◆ **Set of tasks**:
(a) Can you write out the paid-news article word for word, from "बिकता है मीडिया" up to and including "masquerading as news."?
(b) Would you extend the article about newspapers selling editorial space to election candidates, picking up after its last sentence?

◆ **Document text**:
-- Opening Marker --

बिकता है मीडिया खरीदने वाला चाहिए.....एक दिसंबर का मेल टुडे पढ़िए

(मेल टुडे से साभार)

When the press sells itself to politicos
By Pratul Sharma in New Delhi
Scanner on media for publishing articles in favour of poll- bound candidates in exchange of crores
THE Press Council of India ( PCI) has set up a panel to probe the allegation that some newspapers and television channels had sold editorial space to several candidates before the last Lok Sabha and recent Assembly elections.
This adds fodder to the fact that the distinction between news and advertisement is fast blurring and that propaganda of many politicians are indeed masquerading as news.
In other words, publicity material supplied by some political parties about their candidates was published without verification in newspapers in exchange of money. Though these candidates with deep pockets have been willing partners to the illegal act, other candidates have kept quiet, taking care not to offend prominent media houses.
A group of senior journalists have been demanding a thorough probe into the incidents and the required course correction for the media. After journalists such as the late Prabash Joshi, Kuldeep Nayar, George Verghese, Ajit Bhattacharjee and Harivansh wrote a letter to the PCI on this issue last June, a three- member committee to probe the allegations and suggest guidelines has been set up.
Nayar also submitted a separate representation to the Election Commission ( EC), requesting it to probe the matter.
The EC can take cognisance of such complaints under the Representation of the People Act as money spent for paid news is unaccounted for but should have been shown as valid poll expense.
The scathing letter states, “ News reports were financed with slush funds, accounts of which are with neither the candidates nor the newspapers. The editors and journalists were paid with black money as well.” Nayar wrote to the EC: “ During the last Lok Sabha elections, many in the print and electronic media charged for what they said in favour of a party or candidate.
At a seminar in Delhi the other day, human resource development minister Kapil Sibal contended that he knew how the stories were planted and paid for.
A top BJP leader has told me that he would give evidence if an inquiry committee was set up to look into the matter.” Though “ media packages” were sold to candidates and political parties as space is sold to advertisers, readers had no way of knowing the news stories they were reading were paid for or planted by the candidates.
“ The trend was by and large limited to vernacular and Hindi newspapers and channels in the states,” Nayar said, adding that mainstream English papers were left untouched by this trend.
News packages were sold for Rs 50,000 to Rs 1 lakh, according to details submitted to the PCI. The rate cards of Hindi dailies such as the Dainik Jagran , Dhanbad and Hindustan , Jamshedpur, and articles written by Joshi, the former Wall Street Journal ( WSJ ) bureau chief, who was investigating the trend was appended with the letter.

-- Closing Marker --

◆ **Recorded information**:
-- Opening Marker --

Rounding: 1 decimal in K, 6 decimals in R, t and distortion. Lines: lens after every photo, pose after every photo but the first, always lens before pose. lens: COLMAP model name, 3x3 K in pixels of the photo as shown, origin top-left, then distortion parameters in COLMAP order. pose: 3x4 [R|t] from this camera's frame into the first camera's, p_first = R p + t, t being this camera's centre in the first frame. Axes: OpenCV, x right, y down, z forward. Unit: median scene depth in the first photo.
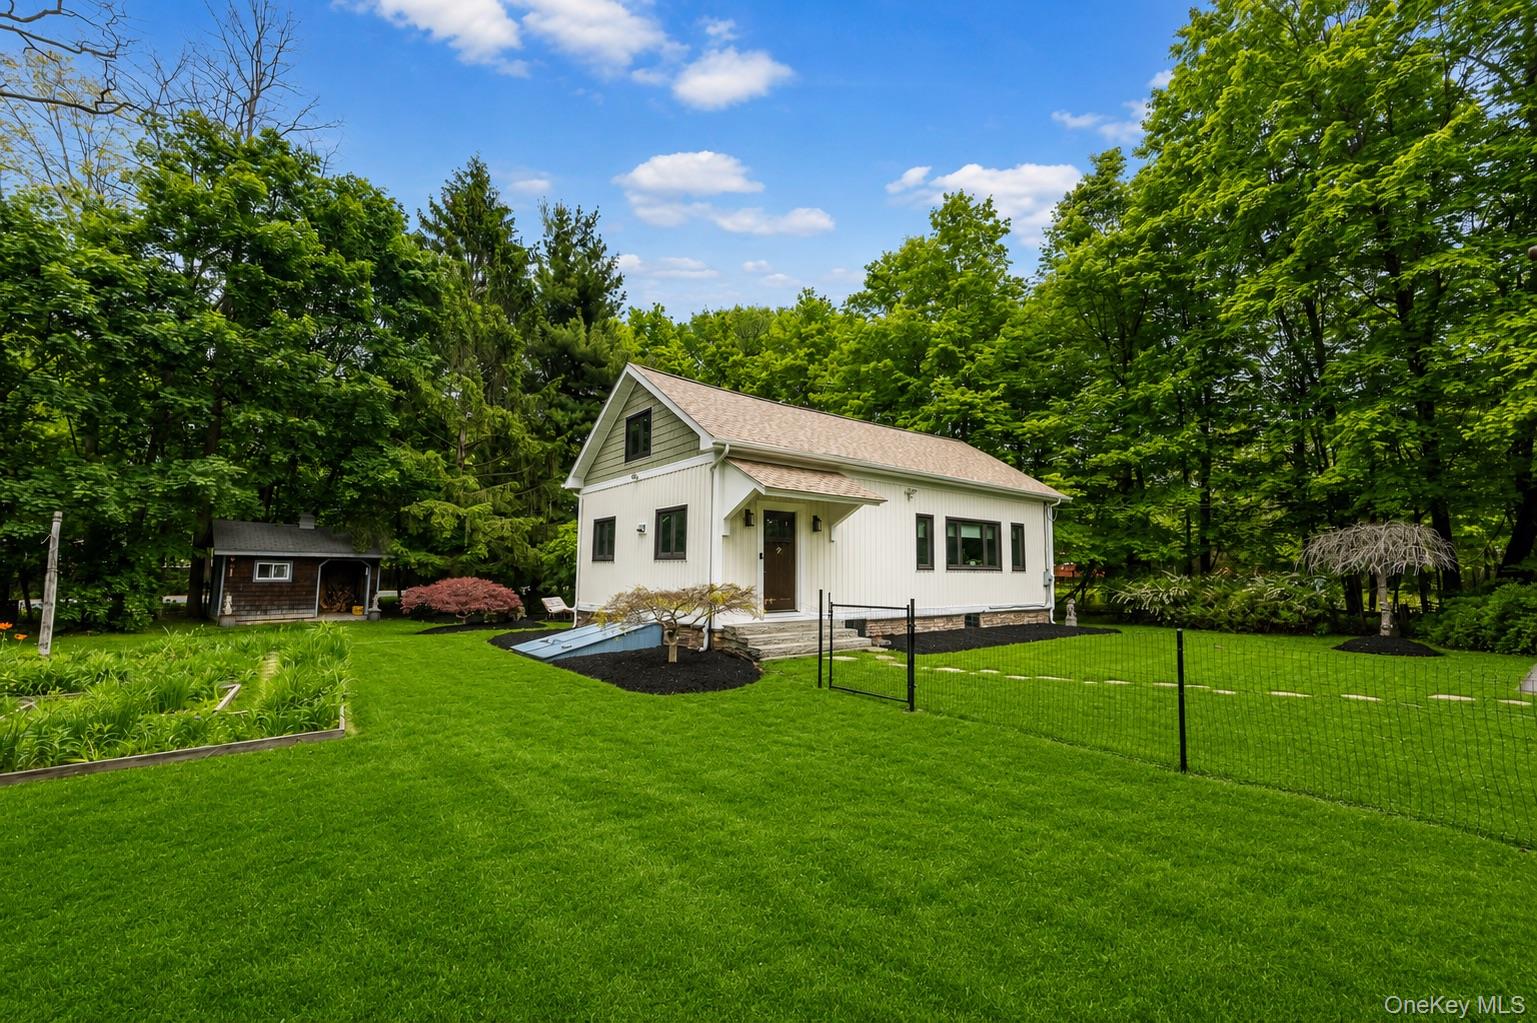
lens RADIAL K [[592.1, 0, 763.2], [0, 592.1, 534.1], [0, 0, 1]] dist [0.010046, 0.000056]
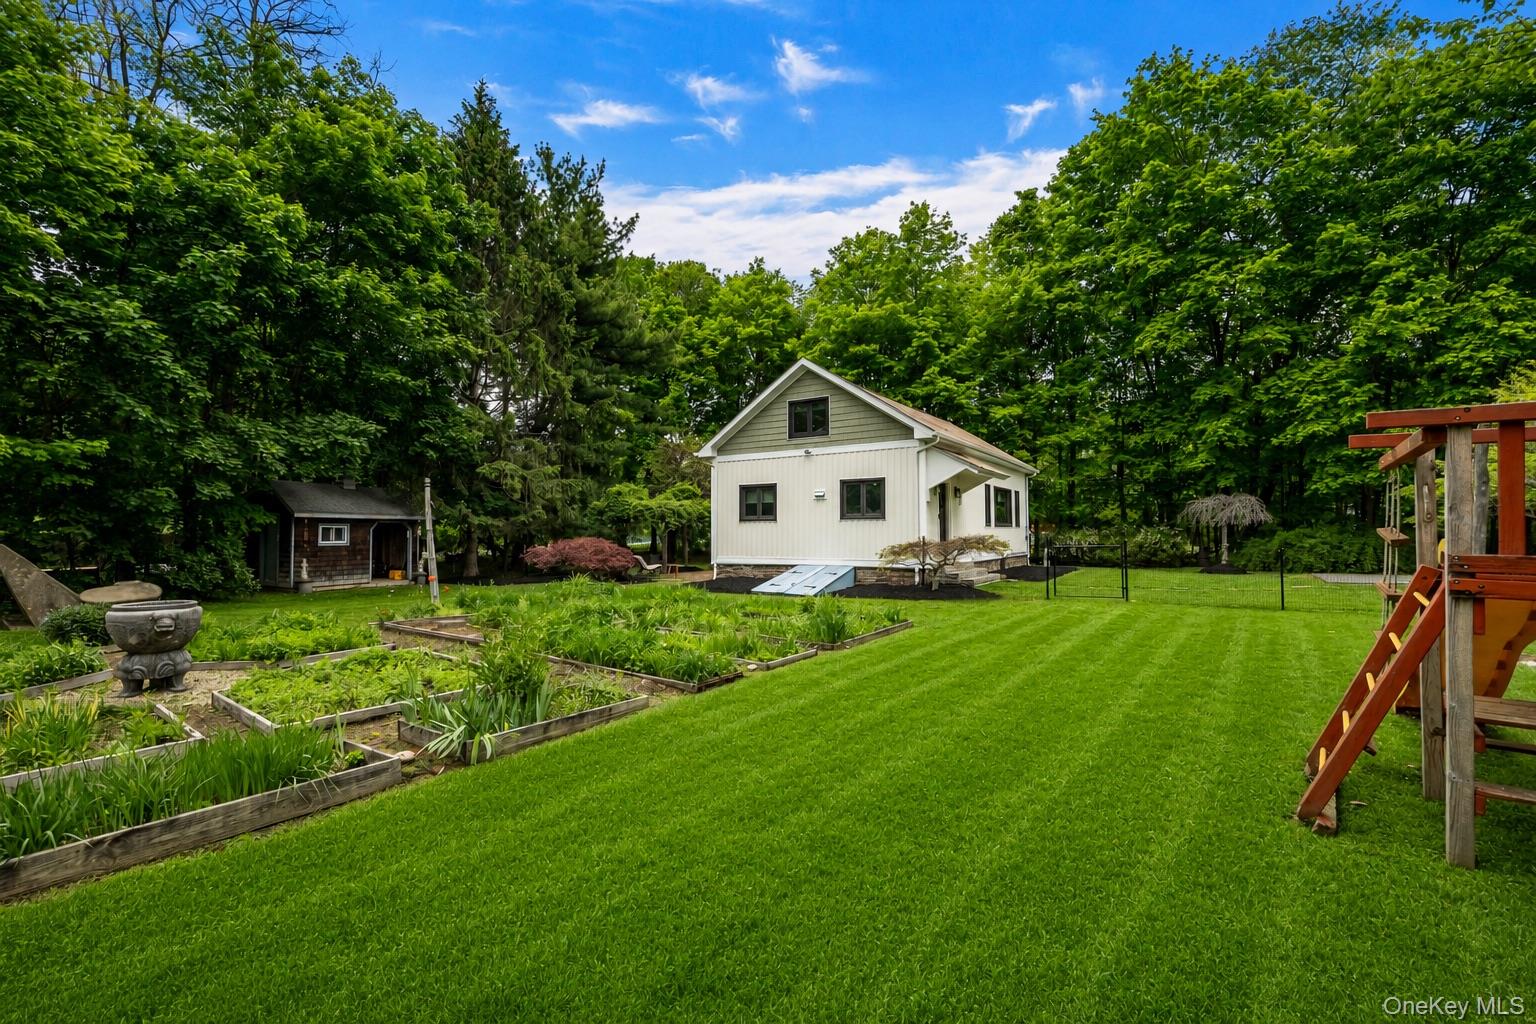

-- Closing Marker --

◆ **Solved tasks**:
(a)
बिकता है मीडिया खरीदने वाला चाहिए.....एक दिसंबर का मेल टुडे पढ़िए

(मेल टुडे से साभार)

When the press sells itself to politicos
By Pratul Sharma in New Delhi
Scanner on media for publishing articles in favour of poll- bound candidates in exchange of crores
THE Press Council of India ( PCI) has set up a panel to probe the allegation that some newspapers and television channels had sold editorial space to several candidates before the last Lok Sabha and recent Assembly elections.
This adds fodder to the fact that the distinction between news and advertisement is fast blurring and that propaganda of many politicians are indeed masquerading as news.

(b)
A WSJ report said as many as 10 people approached an Independent candidate in Chandigarh offering him to give him election coverage for three weeks in four newspapers for Rs 10 lakh. Needless to say, no receipt is given to the politicians in transactions of this kind. The report mentioned that the interested candidates were also asked to buy a few thousand copies of a particular newspaper at Rs 10 each copy.
Nayar said though the trend was present earlier also, it became blatant in the current Lok Sabha and the state elections.
“ I am told that crores were spent by political parties in Haryana for getting favourable election coverage,” Nayar added.
“ If campaign material is disguised as news reports, it violates the citizens’ right to knowledge. I have asked the EC to set up an inquiry committee to expose the people who were involved. Those who give evidence against the tainted must be protected,” the senior journalist said.
The letter submitted to the PCI sums up the Fourth Estate’s sorry state of affairs: “ This means there was no independent journalistic coverage during the polls। This signifies the end of journalism itself because nobody was working with an unbiased approach।”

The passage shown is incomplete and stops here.